The interview caused a stir within the market, leading to speculation that Iran was about to launch its own cryptocurrency. This came shortly after the Iranian government passed a bill in September that legalized crypto mining.

High Council of Cyberspace (HCC) Secretary Abolhassan Firouzabadi focused on the transferability of crypto technology. Firouzabadi said cryptos can help Iran establish closer ties with its economic partners and streamline exports and imports.

Empowering the Venezuelan economy through crypto

Although the Iranian Rial has suffered from sanctions, its instability is nothing compared to that of the Venezuelan Bolivar. With inflation having reached a ridiculous 13,000 percent, the Venezuelan government has begun applying blockchain as a solution.
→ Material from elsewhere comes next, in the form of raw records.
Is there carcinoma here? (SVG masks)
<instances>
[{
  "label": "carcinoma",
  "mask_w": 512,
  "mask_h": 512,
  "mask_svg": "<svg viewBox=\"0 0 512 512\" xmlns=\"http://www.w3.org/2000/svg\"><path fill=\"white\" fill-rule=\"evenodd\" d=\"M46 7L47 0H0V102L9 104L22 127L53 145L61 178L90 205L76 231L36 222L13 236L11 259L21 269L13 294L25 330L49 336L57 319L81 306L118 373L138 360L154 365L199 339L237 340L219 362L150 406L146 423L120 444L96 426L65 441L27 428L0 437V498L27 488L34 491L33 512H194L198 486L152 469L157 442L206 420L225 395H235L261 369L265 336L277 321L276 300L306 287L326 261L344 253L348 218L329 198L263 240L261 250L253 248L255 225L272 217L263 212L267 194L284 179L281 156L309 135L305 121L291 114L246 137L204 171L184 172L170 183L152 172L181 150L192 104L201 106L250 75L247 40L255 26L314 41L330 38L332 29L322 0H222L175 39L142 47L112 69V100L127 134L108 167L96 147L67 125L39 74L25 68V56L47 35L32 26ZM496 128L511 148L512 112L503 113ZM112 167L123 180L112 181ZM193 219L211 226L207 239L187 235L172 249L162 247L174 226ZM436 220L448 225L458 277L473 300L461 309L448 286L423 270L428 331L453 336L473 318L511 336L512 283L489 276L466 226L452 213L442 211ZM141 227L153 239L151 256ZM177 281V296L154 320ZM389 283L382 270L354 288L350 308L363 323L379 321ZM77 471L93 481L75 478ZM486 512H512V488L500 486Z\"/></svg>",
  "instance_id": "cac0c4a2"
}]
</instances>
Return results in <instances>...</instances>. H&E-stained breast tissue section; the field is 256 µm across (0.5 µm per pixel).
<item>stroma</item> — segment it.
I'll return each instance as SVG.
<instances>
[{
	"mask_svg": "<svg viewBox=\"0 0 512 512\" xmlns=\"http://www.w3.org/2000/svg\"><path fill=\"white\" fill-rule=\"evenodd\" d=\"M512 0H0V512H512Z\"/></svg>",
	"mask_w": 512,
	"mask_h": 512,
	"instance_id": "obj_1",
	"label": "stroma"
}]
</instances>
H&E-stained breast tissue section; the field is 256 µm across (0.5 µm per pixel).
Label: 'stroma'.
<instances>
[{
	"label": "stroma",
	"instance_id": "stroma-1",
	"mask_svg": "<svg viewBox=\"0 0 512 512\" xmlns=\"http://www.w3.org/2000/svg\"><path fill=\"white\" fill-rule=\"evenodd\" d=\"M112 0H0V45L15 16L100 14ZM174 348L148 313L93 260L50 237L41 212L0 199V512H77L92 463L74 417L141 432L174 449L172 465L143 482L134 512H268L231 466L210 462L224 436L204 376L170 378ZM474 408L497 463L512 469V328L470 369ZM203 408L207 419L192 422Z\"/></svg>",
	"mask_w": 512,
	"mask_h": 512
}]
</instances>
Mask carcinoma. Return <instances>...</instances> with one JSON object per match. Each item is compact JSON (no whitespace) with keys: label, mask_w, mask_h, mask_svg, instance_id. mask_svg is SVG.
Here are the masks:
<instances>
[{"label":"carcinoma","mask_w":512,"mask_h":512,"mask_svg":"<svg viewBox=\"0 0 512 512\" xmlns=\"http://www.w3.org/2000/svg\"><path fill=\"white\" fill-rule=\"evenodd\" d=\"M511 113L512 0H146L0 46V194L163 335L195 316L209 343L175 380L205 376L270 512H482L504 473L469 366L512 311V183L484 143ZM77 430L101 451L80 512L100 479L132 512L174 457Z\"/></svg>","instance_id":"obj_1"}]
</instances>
In December 2017, President Nicolas Maduro announced the release of an oil-pegged state cryptocurrency, Petro, as a measure against the U.S. economic blockade.

To streamline Petro’s adoption, authorities have undertaken several steps domestically and internationally. Within its own borders, the Venezuelan government established Petro savings plans as part of the “Comprehensive National Cryptoasset Plan.” Abroad, Venezuela is pushing Petro as a unit of account for oil within the Organization of Petroleum Exporting Countries (OPEC).
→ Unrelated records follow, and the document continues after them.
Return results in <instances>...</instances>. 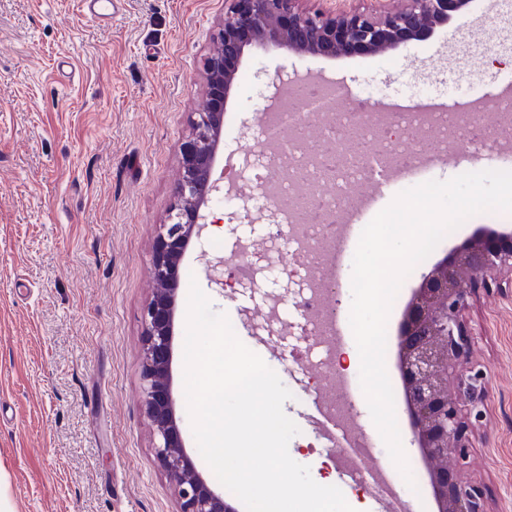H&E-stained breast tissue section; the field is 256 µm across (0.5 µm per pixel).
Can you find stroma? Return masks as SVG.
Returning a JSON list of instances; mask_svg holds the SVG:
<instances>
[{
	"mask_svg": "<svg viewBox=\"0 0 512 512\" xmlns=\"http://www.w3.org/2000/svg\"><path fill=\"white\" fill-rule=\"evenodd\" d=\"M224 15V0H124L111 26H100L80 0H0V512H178V498L153 450L142 407V313L156 284L153 244L173 203L181 149L205 100L202 59ZM298 81L304 71L377 104L436 97L453 105L512 77V0H474L422 42L379 55L298 57L251 50L224 116V153L214 175L240 166L261 139L257 110L268 103L275 71ZM512 171V148L482 157L459 151L445 163L402 177L379 199L465 172ZM219 221L209 242L225 262L236 242L258 249L272 237L263 212ZM482 225L512 230V212L474 215L448 233L404 279L387 322L386 369L402 445L415 487L392 480L414 512H434L428 476L405 411L397 333L423 275ZM191 244L180 266L172 390L185 450L209 482L217 478L192 431L184 391L189 288L198 283L226 313L250 350L277 373L292 397L285 414L299 428L291 458L313 479L338 487L354 512H376L367 489L342 478L329 440L308 419L316 381L288 365L307 356L294 325L292 289L281 305L289 328L255 336L265 295L301 281L288 250L274 253L258 287L218 288ZM351 264L334 275L340 374L352 387L349 409L361 432H375L362 403L360 357L349 324ZM473 347L460 373L470 396L465 413L471 450L465 480L479 485L486 512H512V290L481 289L463 313Z\"/></svg>",
	"mask_w": 512,
	"mask_h": 512,
	"instance_id": "stroma-1",
	"label": "stroma"
}]
</instances>
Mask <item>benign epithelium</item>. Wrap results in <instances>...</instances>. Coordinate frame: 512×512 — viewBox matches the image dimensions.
<instances>
[{
	"mask_svg": "<svg viewBox=\"0 0 512 512\" xmlns=\"http://www.w3.org/2000/svg\"><path fill=\"white\" fill-rule=\"evenodd\" d=\"M472 3L224 0L214 49L202 60L207 106L194 113L183 146L173 205L153 248L152 274L158 288L142 315L143 407L155 436L156 458L177 493L179 512H238L197 473L185 451L170 368L179 267L190 241L208 231L202 207L220 190L214 168L224 112L245 54L255 47L329 58L381 54L426 39ZM269 261L266 254H252L249 287H258L256 276L266 271ZM505 272L512 273V234L487 227L423 275L399 324L397 368L436 512H486L482 489L465 481L460 471L471 441L464 415L466 397L454 379L472 350L463 311L478 288H512V278L501 277Z\"/></svg>",
	"mask_w": 512,
	"mask_h": 512,
	"instance_id": "benign-epithelium-1",
	"label": "benign epithelium"
}]
</instances>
The Venezuelan government is also interested in expanding its crypto network beyond Petro. The Ministry for Communication and Information announced on November 21, 2018, that it had approved a bill about regulating and applying blockchain. The government’s main aim is to increase the country’s resistance toward financial restrictions imposed by the U.S. This would allow Venezuela’s crypto exchanges to conduct foreign exchange operations using cryptos.

North Korea’s cyber wars

While Venezuela and Iran attempt to bypass sanctions by applying blockchain solutions of their own, North Korea is reportedly going rogue. According to Group-BI findings, many of the biggest hacks of 2018 are part of the regime’s cyberwar efforts.

Notorious group Lazarus is allegedly responsible for hacking over $571 million of crypto funds in 2018. According to the South China Morning Post (SCMP), hackers are now targeting personal accounts instead of exchanges. And it’s not just hacks; cybersecurity company Recorded Future claims North Korea’s government is making money by promoting crypto scams.
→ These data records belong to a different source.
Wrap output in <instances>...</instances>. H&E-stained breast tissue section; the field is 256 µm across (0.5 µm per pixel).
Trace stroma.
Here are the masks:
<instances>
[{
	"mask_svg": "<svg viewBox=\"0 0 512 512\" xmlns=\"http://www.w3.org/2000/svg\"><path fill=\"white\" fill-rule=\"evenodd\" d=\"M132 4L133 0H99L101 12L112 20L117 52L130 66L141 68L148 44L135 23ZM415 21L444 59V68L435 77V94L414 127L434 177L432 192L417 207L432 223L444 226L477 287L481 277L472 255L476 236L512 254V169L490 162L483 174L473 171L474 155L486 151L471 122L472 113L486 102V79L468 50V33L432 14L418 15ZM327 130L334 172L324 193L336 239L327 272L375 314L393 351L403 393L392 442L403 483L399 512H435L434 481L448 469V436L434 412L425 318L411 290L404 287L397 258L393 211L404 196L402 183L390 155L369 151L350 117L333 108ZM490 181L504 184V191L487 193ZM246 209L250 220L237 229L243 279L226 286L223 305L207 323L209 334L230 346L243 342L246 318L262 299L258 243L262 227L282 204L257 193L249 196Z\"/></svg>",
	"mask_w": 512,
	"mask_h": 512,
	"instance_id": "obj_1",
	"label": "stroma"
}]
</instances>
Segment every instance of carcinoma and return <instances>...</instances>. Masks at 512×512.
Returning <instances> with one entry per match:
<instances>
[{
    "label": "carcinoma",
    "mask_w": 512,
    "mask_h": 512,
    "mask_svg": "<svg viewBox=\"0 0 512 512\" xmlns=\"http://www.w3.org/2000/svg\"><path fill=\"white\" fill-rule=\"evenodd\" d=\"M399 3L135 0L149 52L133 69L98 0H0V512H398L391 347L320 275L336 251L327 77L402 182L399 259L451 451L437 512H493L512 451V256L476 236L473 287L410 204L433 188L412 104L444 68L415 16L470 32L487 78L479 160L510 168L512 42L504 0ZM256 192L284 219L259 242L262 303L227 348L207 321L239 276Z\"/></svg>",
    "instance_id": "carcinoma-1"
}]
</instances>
Since North Korea, like Iran, does not participate in the SWIFT network, applying blockchain solutions would allow cross-border payments. Indeed, it seems the North Korean government intends to involve itself even more in the crypto world. Recently, Pyongyang authorities announced plans to hold a blockchain and cryptocurrency conference in April 2019.

International experts in the blockchain and crypto industry will gather for the first time in Pyongyang to share their knowledge and vision, establish connections and discuss business opportunities.

The event is open to all blockchain experts, with the exception of those from South Korea, Israel, and Japan. Journalists are also banned from the conference.

According to several pundits, applying blockchain solutions in North Korea would help increase international settlements. Experts admit that undetectable exchanges between crypto and fiat currencies are possible at the moment. Thus, using crypto could help the world’s most isolated nation bypass sanctions.

Applying blockchain to bypass sanctions – the response

It seems U.S. and European authorities won’t just sit tight as rival countries try to bypass economic restrictions. On March 19, 2018, President Donald Trump banned U.S. citizens from buying Petro and exchanges from listing it. More recently, the Treasury Department’s Office of Foreign Assets Control (OFAC) announced it would take an active role in regulating crypto markets.

In October, the U.S. Financial Crimes Enforcement Network (FinCEN) released a statement on crypto. In it, the network said: “virtual currency is an emerging payment system that may provide potential avenues for individuals and entities to evade sanctions.” Many analysts view the U.S. and E.U.’s recent tightening of regulations as retribution for avoiding sanctions.

Whether or not applying blockchain to bypass sanctions is a good thing remains up for debate. However, neither the countries facing sanctions nor the bodies imposing them seem prepared to back down.